======== Information shown ========

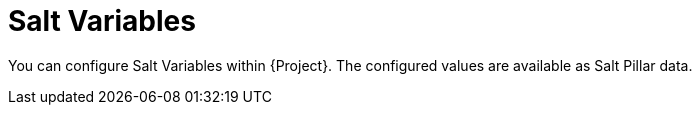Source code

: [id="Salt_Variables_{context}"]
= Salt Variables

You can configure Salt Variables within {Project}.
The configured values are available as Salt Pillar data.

========

▸ **Action item**
The answer must match the entries above line for line, with the pictures dropped.

▸ **Task response**
Source code

: [id="Salt_Variables_{context}"]
= Salt Variables

You can configure Salt Variables within {Project}.
The configured values are available as Salt Pillar data.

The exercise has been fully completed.